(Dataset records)
==============================
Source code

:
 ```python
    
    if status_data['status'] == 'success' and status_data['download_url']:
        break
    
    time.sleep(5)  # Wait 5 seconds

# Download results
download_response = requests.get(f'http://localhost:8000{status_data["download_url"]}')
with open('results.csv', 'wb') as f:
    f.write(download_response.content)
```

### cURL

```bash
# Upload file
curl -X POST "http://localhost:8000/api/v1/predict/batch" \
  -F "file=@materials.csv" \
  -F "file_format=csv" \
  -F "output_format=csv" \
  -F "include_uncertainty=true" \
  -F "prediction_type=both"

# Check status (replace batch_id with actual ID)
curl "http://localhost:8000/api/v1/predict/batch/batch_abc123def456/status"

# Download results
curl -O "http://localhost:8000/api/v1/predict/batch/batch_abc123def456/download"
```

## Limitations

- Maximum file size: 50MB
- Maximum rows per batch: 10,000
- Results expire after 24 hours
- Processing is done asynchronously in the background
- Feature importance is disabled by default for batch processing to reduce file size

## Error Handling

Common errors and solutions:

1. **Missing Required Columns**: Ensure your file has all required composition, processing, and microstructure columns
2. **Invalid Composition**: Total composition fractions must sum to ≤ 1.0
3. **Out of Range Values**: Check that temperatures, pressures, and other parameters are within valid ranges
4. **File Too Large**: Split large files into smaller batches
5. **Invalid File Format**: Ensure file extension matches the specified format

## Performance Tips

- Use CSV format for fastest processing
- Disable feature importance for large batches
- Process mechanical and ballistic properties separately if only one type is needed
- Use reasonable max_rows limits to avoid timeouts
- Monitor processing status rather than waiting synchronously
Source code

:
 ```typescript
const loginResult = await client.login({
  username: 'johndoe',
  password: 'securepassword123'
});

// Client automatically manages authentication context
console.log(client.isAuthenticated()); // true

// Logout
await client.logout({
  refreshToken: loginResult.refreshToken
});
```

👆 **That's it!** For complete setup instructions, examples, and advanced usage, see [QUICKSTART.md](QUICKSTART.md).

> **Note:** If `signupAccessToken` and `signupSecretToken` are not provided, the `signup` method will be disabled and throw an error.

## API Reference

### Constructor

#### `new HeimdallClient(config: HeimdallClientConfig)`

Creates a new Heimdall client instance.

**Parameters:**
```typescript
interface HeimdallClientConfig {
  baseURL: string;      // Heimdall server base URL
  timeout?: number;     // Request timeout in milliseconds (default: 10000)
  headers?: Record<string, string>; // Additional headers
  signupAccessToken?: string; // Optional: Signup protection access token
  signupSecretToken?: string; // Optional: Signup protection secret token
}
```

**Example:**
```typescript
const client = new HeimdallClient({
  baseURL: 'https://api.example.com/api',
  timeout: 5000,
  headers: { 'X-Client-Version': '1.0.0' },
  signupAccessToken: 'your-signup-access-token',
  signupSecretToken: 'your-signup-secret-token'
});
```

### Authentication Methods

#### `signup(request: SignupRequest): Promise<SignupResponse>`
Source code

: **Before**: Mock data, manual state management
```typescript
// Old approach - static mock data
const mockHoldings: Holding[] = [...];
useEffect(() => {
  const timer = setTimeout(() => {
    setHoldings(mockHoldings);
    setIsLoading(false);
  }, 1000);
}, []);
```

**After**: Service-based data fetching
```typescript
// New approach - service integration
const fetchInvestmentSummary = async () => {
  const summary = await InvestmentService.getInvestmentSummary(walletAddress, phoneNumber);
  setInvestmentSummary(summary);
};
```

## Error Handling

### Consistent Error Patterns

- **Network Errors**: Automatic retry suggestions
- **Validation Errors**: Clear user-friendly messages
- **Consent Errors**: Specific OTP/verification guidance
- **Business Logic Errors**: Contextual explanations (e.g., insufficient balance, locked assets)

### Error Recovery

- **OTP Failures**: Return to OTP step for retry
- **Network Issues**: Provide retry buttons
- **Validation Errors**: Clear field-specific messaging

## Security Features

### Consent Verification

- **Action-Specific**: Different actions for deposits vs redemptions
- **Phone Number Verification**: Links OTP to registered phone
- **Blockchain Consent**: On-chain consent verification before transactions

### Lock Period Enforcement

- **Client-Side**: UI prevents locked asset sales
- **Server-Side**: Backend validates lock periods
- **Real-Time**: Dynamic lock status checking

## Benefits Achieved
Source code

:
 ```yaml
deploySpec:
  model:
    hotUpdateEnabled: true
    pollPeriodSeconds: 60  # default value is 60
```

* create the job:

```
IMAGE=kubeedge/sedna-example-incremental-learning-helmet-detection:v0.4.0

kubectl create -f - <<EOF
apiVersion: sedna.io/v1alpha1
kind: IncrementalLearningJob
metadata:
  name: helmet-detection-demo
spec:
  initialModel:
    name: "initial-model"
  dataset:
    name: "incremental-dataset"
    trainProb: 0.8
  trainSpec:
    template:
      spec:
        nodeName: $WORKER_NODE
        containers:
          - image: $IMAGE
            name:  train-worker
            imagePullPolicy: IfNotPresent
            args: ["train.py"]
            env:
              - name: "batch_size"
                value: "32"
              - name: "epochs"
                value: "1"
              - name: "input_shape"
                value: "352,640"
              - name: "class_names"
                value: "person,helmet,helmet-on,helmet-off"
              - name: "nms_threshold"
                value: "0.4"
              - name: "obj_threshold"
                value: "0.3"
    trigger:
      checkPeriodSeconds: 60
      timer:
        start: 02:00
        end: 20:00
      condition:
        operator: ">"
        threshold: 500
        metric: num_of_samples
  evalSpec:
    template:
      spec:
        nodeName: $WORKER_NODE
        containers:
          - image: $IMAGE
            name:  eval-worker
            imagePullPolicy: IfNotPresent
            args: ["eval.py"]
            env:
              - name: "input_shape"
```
==============================
Aim of the task:
Word for word, restate all of the records.

Reply to the exercise:
Source code

:
 ```python
    
    if status_data['status'] == 'success' and status_data['download_url']:
        break
    
    time.sleep(5)  # Wait 5 seconds

# Download results
download_response = requests.get(f'http://localhost:8000{status_data["download_url"]}')
with open('results.csv', 'wb') as f:
    f.write(download_response.content)
```

### cURL

```bash
# Upload file
curl -X POST "http://localhost:8000/api/v1/predict/batch" \
  -F "file=@materials.csv" \
  -F "file_format=csv" \
  -F "output_format=csv" \
  -F "include_uncertainty=true" \
  -F "prediction_type=both"

# Check status (replace batch_id with actual ID)
curl "http://localhost:8000/api/v1/predict/batch/batch_abc123def456/status"

# Download results
curl -O "http://localhost:8000/api/v1/predict/batch/batch_abc123def456/download"
```

## Limitations

- Maximum file size: 50MB
- Maximum rows per batch: 10,000
- Results expire after 24 hours
- Processing is done asynchronously in the background
- Feature importance is disabled by default for batch processing to reduce file size

## Error Handling

Common errors and solutions:

1. **Missing Required Columns**: Ensure your file has all required composition, processing, and microstructure columns
2. **Invalid Composition**: Total composition fractions must sum to ≤ 1.0
3. **Out of Range Values**: Check that temperatures, pressures, and other parameters are within valid ranges
4. **File Too Large**: Split large files into smaller batches
5. **Invalid File Format**: Ensure file extension matches the specified format

## Performance Tips

- Use CSV format for fastest processing
- Disable feature importance for large batches
- Process mechanical and ballistic properties separately if only one type is needed
- Use reasonable max_rows limits to avoid timeouts
- Monitor processing status rather than waiting synchronously
Source code

:
 ```typescript
const loginResult = await client.login({
  username: 'johndoe',
  password: 'securepassword123'
});

// Client automatically manages authentication context
console.log(client.isAuthenticated()); // true

// Logout
await client.logout({
  refreshToken: loginResult.refreshToken
});
```

👆 **That's it!** For complete setup instructions, examples, and advanced usage, see [QUICKSTART.md](QUICKSTART.md).

> **Note:** If `signupAccessToken` and `signupSecretToken` are not provided, the `signup` method will be disabled and throw an error.

## API Reference

### Constructor

#### `new HeimdallClient(config: HeimdallClientConfig)`

Creates a new Heimdall client instance.

**Parameters:**
```typescript
interface HeimdallClientConfig {
  baseURL: string;      // Heimdall server base URL
  timeout?: number;     // Request timeout in milliseconds (default: 10000)
  headers?: Record<string, string>; // Additional headers
  signupAccessToken?: string; // Optional: Signup protection access token
  signupSecretToken?: string; // Optional: Signup protection secret token
}
```

**Example:**
```typescript
const client = new HeimdallClient({
  baseURL: 'https://api.example.com/api',
  timeout: 5000,
  headers: { 'X-Client-Version': '1.0.0' },
  signupAccessToken: 'your-signup-access-token',
  signupSecretToken: 'your-signup-secret-token'
});
```

### Authentication Methods

#### `signup(request: SignupRequest): Promise<SignupResponse>`
Source code

: **Before**: Mock data, manual state management
```typescript
// Old approach - static mock data
const mockHoldings: Holding[] = [...];
useEffect(() => {
  const timer = setTimeout(() => {
    setHoldings(mockHoldings);
    setIsLoading(false);
  }, 1000);
}, []);
```

**After**: Service-based data fetching
```typescript
// New approach - service integration
const fetchInvestmentSummary = async () => {
  const summary = await InvestmentService.getInvestmentSummary(walletAddress, phoneNumber);
  setInvestmentSummary(summary);
};
```

## Error Handling

### Consistent Error Patterns

- **Network Errors**: Automatic retry suggestions
- **Validation Errors**: Clear user-friendly messages
- **Consent Errors**: Specific OTP/verification guidance
- **Business Logic Errors**: Contextual explanations (e.g., insufficient balance, locked assets)

### Error Recovery

- **OTP Failures**: Return to OTP step for retry
- **Network Issues**: Provide retry buttons
- **Validation Errors**: Clear field-specific messaging

## Security Features

### Consent Verification

- **Action-Specific**: Different actions for deposits vs redemptions
- **Phone Number Verification**: Links OTP to registered phone
- **Blockchain Consent**: On-chain consent verification before transactions

### Lock Period Enforcement

- **Client-Side**: UI prevents locked asset sales
- **Server-Side**: Backend validates lock periods
- **Real-Time**: Dynamic lock status checking

## Benefits Achieved
Source code

:
 ```yaml
deploySpec:
  model:
    hotUpdateEnabled: true
    pollPeriodSeconds: 60  # default value is 60
```

* create the job:

```
IMAGE=kubeedge/sedna-example-incremental-learning-helmet-detection:v0.4.0

kubectl create -f - <<EOF
apiVersion: sedna.io/v1alpha1
kind: IncrementalLearningJob
metadata:
  name: helmet-detection-demo
spec:
  initialModel:
    name: "initial-model"
  dataset:
    name: "incremental-dataset"
    trainProb: 0.8
  trainSpec:
    template:
      spec:
        nodeName: $WORKER_NODE
        containers:
          - image: $IMAGE
            name:  train-worker
            imagePullPolicy: IfNotPresent
            args: ["train.py"]
            env:
              - name: "batch_size"
                value: "32"
              - name: "epochs"
                value: "1"
              - name: "input_shape"
                value: "352,640"
              - name: "class_names"
                value: "person,helmet,helmet-on,helmet-off"
              - name: "nms_threshold"
                value: "0.4"
              - name: "obj_threshold"
                value: "0.3"
    trigger:
      checkPeriodSeconds: 60
      timer:
        start: 02:00
        end: 20:00
      condition:
        operator: ">"
        threshold: 500
        metric: num_of_samples
  evalSpec:
    template:
      spec:
        nodeName: $WORKER_NODE
        containers:
          - image: $IMAGE
            name:  eval-worker
            imagePullPolicy: IfNotPresent
            args: ["eval.py"]
            env:
              - name: "input_shape"
```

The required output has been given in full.